If we take the ratio of these two numbers, we see that the number of bytes required to store the image in the file on disk is a very small fraction of the total number of bytes required to represent all the coloured pixels in the image, and this comes about because this image has been compressed.
Now all images contain a large number of pixel data and we want to make the file size as small as we possibly can. That means then we can fit more images into the same amount of disk. There are two fundamentally different approaches to image compression. The first is Lossless compression, and what this does is exploit redundancy or recurring patterns in the image and codes them very efficiently, so they require overall less space. And this is in stark contrast to Lossy compression, the most common example of which is JPEG compression. And what lossy compression does is exploit the fact that the human vision system is far from perfect, and that there is some information that you can remove from the image in such a way that the human observer does not notice very much change. So some of the problems with the human vision system is we are not very good at noticing very fine detail. We are not as good at resolving the differences between colours as we are at resolving the differences between different intensities. And our colour sensitivity actually depends on the sorts of colours that we are looking at. So we can exploit these bugs in the human visual system in order to remove information that we wouldn’t notice anyway and make the files much smaller.

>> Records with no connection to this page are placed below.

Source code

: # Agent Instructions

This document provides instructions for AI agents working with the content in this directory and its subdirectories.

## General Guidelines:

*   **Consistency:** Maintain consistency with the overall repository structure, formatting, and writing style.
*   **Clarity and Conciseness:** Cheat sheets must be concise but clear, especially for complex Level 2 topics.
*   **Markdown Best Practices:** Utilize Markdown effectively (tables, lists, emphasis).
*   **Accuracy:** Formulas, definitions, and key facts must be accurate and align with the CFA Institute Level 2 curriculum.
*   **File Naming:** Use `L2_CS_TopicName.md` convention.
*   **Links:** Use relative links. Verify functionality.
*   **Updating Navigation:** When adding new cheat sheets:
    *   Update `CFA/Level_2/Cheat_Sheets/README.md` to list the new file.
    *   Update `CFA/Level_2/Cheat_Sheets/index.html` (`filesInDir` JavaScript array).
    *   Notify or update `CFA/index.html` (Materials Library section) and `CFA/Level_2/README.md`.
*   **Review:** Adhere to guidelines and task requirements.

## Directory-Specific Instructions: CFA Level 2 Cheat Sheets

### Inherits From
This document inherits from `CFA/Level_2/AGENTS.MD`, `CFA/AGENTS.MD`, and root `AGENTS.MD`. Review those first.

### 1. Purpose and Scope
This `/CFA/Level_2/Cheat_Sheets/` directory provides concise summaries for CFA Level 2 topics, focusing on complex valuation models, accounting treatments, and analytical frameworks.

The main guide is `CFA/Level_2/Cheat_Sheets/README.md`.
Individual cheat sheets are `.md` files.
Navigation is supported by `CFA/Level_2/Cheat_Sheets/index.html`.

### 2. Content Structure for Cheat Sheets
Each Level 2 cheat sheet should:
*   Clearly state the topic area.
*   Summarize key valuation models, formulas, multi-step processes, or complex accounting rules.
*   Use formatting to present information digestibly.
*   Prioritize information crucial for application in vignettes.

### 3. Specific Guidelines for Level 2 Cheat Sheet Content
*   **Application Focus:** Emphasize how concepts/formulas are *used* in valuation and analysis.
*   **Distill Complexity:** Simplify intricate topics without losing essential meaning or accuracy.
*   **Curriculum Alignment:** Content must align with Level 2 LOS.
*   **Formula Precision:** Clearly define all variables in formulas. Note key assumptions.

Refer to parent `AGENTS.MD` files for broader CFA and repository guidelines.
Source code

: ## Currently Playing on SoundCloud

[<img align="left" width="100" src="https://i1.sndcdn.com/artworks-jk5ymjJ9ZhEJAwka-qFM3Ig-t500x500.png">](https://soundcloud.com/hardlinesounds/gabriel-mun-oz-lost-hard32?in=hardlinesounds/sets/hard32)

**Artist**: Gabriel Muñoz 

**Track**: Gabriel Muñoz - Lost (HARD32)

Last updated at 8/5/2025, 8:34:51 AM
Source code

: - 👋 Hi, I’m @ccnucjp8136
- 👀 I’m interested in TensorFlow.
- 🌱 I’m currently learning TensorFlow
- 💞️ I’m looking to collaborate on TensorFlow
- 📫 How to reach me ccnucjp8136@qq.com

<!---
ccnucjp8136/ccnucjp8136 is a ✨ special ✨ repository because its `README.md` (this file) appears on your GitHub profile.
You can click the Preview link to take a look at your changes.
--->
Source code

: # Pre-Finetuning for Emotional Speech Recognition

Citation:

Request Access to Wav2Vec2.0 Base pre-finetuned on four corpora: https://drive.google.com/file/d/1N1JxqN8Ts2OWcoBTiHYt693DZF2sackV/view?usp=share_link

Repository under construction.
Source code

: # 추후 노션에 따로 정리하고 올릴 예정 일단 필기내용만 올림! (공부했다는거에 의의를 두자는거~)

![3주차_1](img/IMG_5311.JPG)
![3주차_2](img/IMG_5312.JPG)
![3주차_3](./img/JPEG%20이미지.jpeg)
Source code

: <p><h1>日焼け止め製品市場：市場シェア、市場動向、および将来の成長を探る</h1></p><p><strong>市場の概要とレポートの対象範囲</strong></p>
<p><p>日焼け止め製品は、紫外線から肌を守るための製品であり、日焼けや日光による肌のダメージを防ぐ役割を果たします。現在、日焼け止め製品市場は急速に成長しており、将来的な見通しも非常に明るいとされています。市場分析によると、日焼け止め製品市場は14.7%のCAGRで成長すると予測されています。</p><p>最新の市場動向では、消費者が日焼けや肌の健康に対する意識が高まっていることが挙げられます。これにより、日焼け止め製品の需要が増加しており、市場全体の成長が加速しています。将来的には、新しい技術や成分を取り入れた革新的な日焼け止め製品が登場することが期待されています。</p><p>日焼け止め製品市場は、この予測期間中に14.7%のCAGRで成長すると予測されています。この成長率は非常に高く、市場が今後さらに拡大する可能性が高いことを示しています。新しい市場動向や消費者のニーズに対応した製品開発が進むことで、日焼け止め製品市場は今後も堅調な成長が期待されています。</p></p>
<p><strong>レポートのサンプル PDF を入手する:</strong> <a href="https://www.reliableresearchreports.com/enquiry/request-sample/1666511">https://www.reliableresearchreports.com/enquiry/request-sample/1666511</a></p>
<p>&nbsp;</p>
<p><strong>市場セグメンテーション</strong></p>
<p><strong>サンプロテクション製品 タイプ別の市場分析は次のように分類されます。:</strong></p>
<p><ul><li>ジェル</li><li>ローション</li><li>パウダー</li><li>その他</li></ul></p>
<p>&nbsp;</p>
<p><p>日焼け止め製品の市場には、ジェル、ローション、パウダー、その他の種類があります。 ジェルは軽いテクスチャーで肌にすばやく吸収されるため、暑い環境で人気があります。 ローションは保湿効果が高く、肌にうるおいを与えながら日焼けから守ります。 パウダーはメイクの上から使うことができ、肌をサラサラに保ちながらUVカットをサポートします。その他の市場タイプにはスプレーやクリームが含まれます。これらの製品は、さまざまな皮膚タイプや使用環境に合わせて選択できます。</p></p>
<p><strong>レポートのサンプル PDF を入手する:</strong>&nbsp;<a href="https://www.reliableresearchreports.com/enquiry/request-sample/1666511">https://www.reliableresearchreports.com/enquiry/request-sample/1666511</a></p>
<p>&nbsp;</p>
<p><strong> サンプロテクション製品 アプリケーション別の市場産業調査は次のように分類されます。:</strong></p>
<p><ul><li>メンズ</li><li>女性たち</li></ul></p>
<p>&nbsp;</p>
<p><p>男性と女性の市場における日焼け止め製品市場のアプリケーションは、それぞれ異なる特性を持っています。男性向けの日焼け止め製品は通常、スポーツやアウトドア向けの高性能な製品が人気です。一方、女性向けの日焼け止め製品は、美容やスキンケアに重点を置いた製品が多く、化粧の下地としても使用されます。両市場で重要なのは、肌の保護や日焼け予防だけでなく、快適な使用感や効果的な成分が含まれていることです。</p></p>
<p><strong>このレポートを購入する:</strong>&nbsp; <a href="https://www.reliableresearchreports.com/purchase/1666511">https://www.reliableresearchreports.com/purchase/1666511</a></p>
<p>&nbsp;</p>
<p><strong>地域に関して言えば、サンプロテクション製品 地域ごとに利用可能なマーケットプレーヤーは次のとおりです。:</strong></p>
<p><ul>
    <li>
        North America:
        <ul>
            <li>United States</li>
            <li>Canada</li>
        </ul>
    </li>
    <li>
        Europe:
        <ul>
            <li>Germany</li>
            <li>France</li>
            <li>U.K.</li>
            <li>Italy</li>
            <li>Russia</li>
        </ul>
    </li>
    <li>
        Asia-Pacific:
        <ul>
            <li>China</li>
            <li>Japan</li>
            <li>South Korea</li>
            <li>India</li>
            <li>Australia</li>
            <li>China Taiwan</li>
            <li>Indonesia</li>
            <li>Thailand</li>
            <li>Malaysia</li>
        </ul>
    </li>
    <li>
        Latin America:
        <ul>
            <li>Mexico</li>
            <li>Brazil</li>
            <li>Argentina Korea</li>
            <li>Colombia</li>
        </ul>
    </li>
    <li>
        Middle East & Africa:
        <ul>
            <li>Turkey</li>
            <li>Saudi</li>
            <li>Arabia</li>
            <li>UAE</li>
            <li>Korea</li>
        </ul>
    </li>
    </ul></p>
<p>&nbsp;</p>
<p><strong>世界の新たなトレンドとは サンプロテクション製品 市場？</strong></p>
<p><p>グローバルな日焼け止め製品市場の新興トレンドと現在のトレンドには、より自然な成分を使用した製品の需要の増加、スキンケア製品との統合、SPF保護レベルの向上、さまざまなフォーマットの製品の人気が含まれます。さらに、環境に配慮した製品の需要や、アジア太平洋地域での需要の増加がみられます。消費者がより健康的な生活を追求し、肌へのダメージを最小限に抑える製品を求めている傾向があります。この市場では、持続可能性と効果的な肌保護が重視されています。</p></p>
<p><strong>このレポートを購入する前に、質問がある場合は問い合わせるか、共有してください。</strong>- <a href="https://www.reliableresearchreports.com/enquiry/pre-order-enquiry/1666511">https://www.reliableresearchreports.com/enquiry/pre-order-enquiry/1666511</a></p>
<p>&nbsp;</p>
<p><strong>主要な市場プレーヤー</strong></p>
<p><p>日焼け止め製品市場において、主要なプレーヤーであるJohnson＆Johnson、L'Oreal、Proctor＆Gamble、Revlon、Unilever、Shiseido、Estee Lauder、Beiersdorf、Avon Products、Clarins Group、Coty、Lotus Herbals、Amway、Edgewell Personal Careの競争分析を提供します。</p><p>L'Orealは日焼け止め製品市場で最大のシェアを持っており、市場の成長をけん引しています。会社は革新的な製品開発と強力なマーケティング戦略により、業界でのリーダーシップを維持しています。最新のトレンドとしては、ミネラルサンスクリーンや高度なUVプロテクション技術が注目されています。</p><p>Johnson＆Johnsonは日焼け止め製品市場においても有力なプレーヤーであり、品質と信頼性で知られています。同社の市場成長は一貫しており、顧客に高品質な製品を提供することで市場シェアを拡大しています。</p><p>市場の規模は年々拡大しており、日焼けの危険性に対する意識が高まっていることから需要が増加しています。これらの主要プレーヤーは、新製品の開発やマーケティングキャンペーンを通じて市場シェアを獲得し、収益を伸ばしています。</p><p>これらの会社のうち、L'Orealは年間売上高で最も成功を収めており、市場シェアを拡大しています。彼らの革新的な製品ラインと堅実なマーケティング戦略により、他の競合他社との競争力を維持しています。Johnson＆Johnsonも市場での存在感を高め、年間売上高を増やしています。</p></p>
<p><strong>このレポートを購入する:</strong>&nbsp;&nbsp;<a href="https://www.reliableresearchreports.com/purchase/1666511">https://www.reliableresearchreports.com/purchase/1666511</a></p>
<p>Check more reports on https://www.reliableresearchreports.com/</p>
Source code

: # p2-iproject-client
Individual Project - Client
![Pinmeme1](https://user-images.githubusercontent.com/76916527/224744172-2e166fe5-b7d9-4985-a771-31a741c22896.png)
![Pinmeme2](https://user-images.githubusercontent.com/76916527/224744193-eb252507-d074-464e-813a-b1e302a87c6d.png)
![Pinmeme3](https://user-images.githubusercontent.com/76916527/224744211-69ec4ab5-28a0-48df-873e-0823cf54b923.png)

Here is an image of our favourite robot and on disk this image occupies 480 kilobytes. If we observe this little region within the robot and we zoom in on that what we can see is that it looks pretty good, we can see the edges are fairly sharp, and there is some interesting colour gradations there. Now this image is only been modestly compressed, it is 82% of the original image size. But if we start to increase the amount of compression, we are throwing away additional information, we see the image starts to become quite seriously degraded when we zoom in and look at it very closely. So with the very high level of compression the image is only occupying twelve per cent of the original storage, so we have made massive savings in the disk space required, but the image is starting to look fairly poor when we zoom in on it. And if we zoom in even further we can see that it has become quite blocky, quite quantised, and there are many fewer colours here then there are in the original image.
All of these images have the same number of pixels, but the actual file size varies. This image as we mentioned before is 3.7 megabytes long. This crocodile is only 2.9 megabytes long. The bird picture
3.8 megabytes. The size of an image after it has been compressed is a function of how much information is in that image.
Code
There are a lot of pixels in a typical image which makes them take up a lot of memory. Images can be compressed to take up less storage. Compression can be lossless or lossy, where we tradeoff size for quality.